No, because we already covered India plants around 70%. And because there are so many products where we bought some ANDAs and some of the 5 products once the -- so all these things come as a safe side, we kept the -- recently, we bought the Puerto Rico. Otherwise, the New Jersey plant where we closed down that we have not closed it because of the leakage in the roof where it is a 50-year old plant.

And in the recent typhoon, there is lost a year back. So these leakages are there in 1 or 2 places continuously. We're not able to control. So we are removing the floor and we are reflooring the thing. That is the reason we stopped this one because that will take around 8, 9 months.

So in the same area, we have a B Block that will be ready in December. There, we will do around our 21 products of C2 products that we are going to manufacture one after another. Other than that, we don't have any intention to expand in the oral side, at least next -- at least next 3 years.

S
Shyam Srinivasan
analyst

Got it. Last question. I know you didn't share any guidance at the start, but we are [ certain ] if there is some way we could think about the revenue growth going forward. So we have had a flattish kind of a year this year. But when is there likely to be a step change in growth?
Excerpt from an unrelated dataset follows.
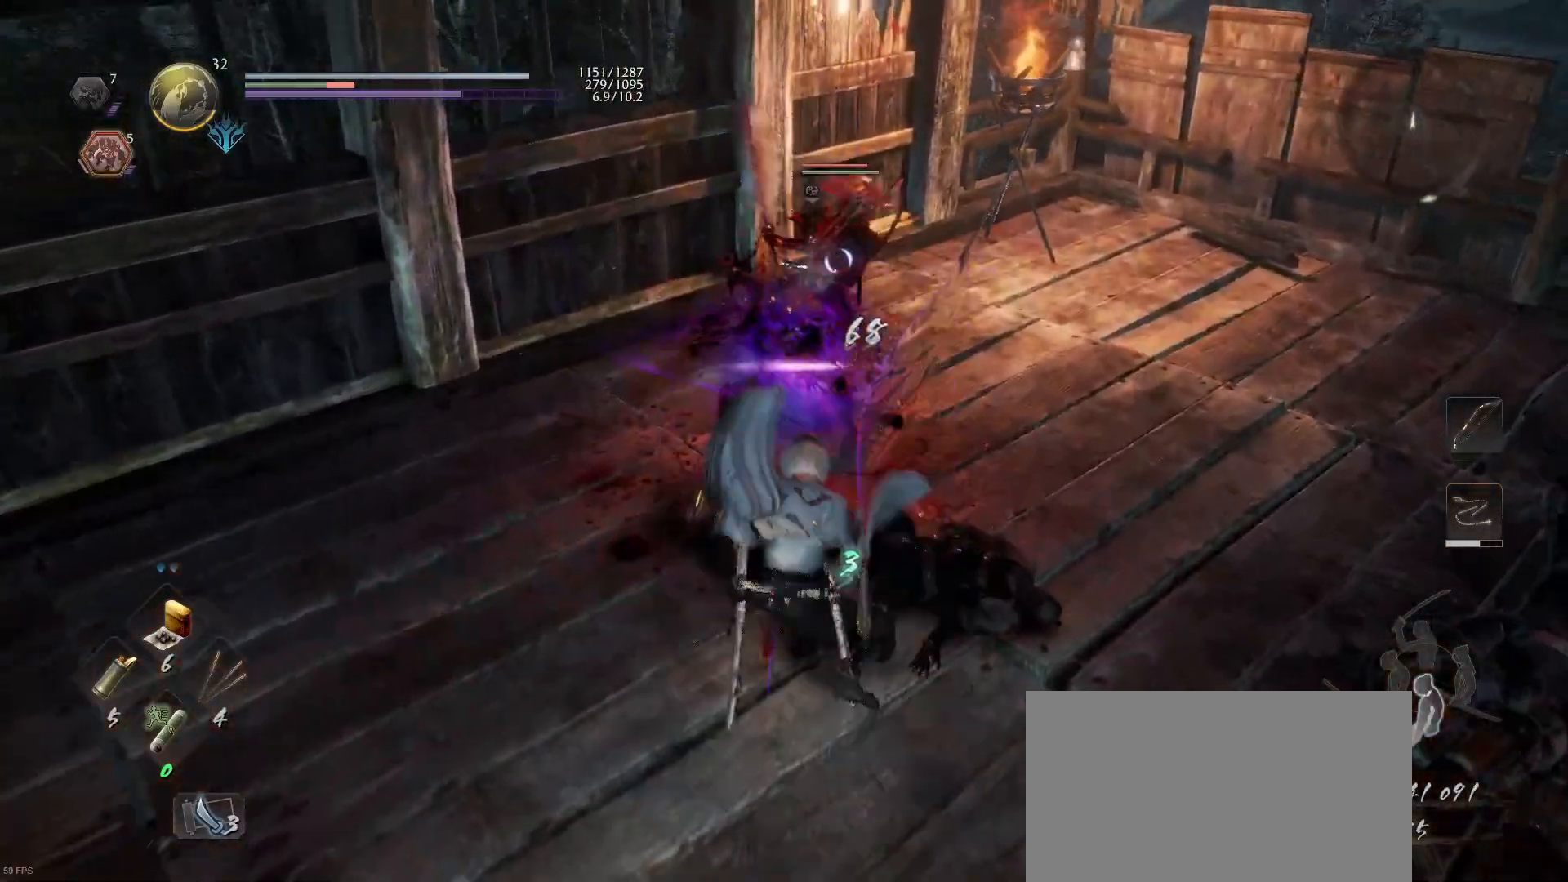
{"buttons": [], "left_stick": "down", "right_stick": "center", "events": [[133, "TRIANGLE", "up"], [267, "left_stick", "down"]]}
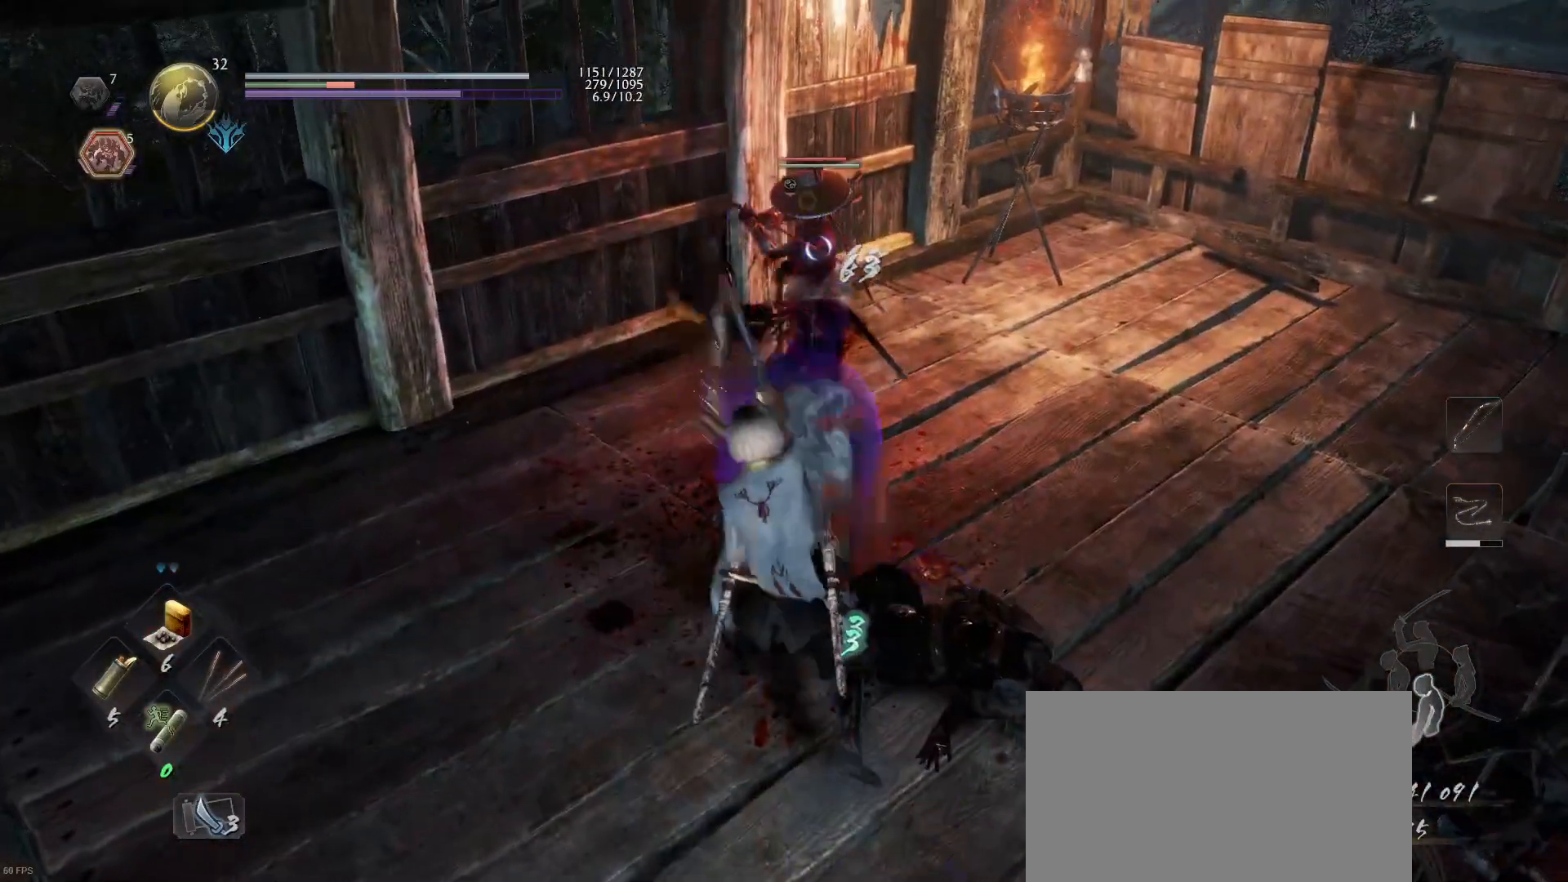
{"buttons": [], "left_stick": "down", "right_stick": "center", "events": [[67, "R1", "down"], [133, "CROSS", "down"], [133, "SQUARE", "down"], [200, "SQUARE", "up"], [267, "R1", "up"], [333, "CROSS", "up"]]}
When can we likely see double-digit growth for Aurobindo?

P
Penaka Venkata Ram Reddy
executive

And next, you take -- we can see the other divisions or other plants or something, it will take another 2 to 4 quarters.

S
Shyam Srinivasan
analyst

So given that your earlier comments on price erosion being high for the next -- so the next 2 quarters are where the visibility is lowest? And then...

P
Penaka Venkata Ram Reddy
executive

Yes, the price erosion is high. Maybe there is a possibility because I cannot tell that there is no price erosion. We felt in this fourth quarter, there is no much price erosion. But the actual thing happened. Other way around, it happens. So let us wait and see. We are taking a chance. We are taking a reasonable margin next 1, 2, 3 quarters. It will go -- how it will change.

Operator

We will take the last question from [ Vikas Sharda ].

U
Unknown Analyst

I have one question on the specialty business. For the full year, how does the margin profile looks like? I suppose the full year margins are 18.5% for the company, how would you split it, say, between specialty and non-specialty?

P
Puvvala Yugandhar
executive

I think it's at a pro forma level. But in terms of the gross margins, we continue to be in the 65% to 70%. And in terms of EBITDA, it will be around 35% to 40%. But it is still at a pro forma level not at a specific set of numbers, but that is what is going to be the range.

U
Unknown Analyst

Understand. So just a follow-up to Mr. Subbu, then. I mean when you look at the overall ROE of the company, say, in the mid-teens. And then -- I mean the non-specialty business, I mean, what kind of returns does it make? And how would you look at that kind of -- that business in terms of return profiles?

S
Santhanam Subramanian
executive

Vikas, just how Satakarni has explained, we have a great future from the biosimilars business, which is expected to deliver well. Even if the specialty business is -- I mean, without the specialty business also, the biosimilars will step in and improve the overall ROE.

Operator

I would now like to hand the conference over to Ms. Deepti Thakur for closing comments.

D
Deepti Thakur
executive

Thank you all for joining us on the call today. If you have any of your questions unanswered, please feel free to keep in touch with Investor Relations team. The transcript of this call will be uploaded on our site www.aurobindo.com in due course. Thank you, and have a great day.

Operator

Thank you. On behalf of Aurobindo Pharma Limited, that concludes this conference. Thank you for joining us, and you may now disconnect your lines.